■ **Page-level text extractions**

-- Opening Marker --

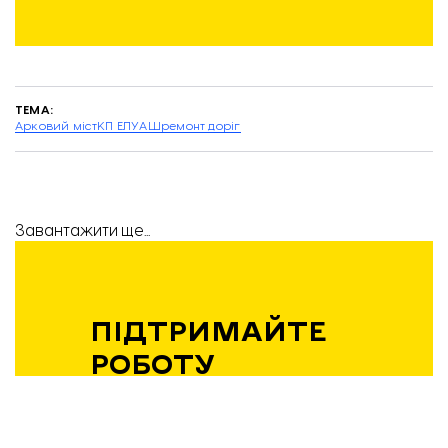
ТЕМА:
Арковий міст
КП ЕЛУАШ
ремонт доріг
Середня ціна найдешевшої квартири на первинці. Інфографіка: Лун
Завантажити ще...
ПІДТРИМАЙТЕ
РОБОТУ
КОМАНДИ
«ВІДБУДОВИ.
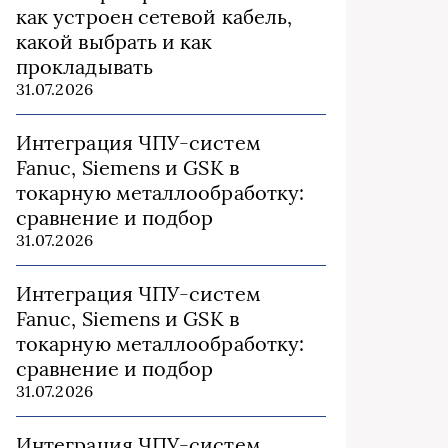
как устроен сетевой кабель,
какой выбрать и как
прокладывать
31.07.2026
Интеграция ЧПУ-систем
Fanuc, Siemens и GSK в
токарную металлообработку:
сравнение и подбор
31.07.2026
Интеграция ЧПУ-систем
Fanuc, Siemens и GSK в
токарную металлообработку:
сравнение и подбор
31.07.2026
Интеграция ЧПУ-систем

-- Closing Marker --

■ **Your objective**
Could you transcribe all of the data exactly, keeping every picture out of the copy?

■ **Result of this exercise**
ТЕМА:
Арковий міст
КП ЕЛУАШ
ремонт доріг
Середня ціна найдешевшої квартири на первинці. Інфографіка: Лун
Завантажити ще...
ПІДТРИМАЙТЕ
РОБОТУ
КОМАНДИ
«ВІДБУДОВИ.
как устроен сетевой кабель,
какой выбрать и как
прокладывать
31.07.2026
Интеграция ЧПУ-систем
Fanuc, Siemens и GSK в
токарную металлообработку:
сравнение и подбор
31.07.2026
Интеграция ЧПУ-систем
Fanuc, Siemens и GSK в
токарную металлообработку:
сравнение и подбор
31.07.2026
Интеграция ЧПУ-систем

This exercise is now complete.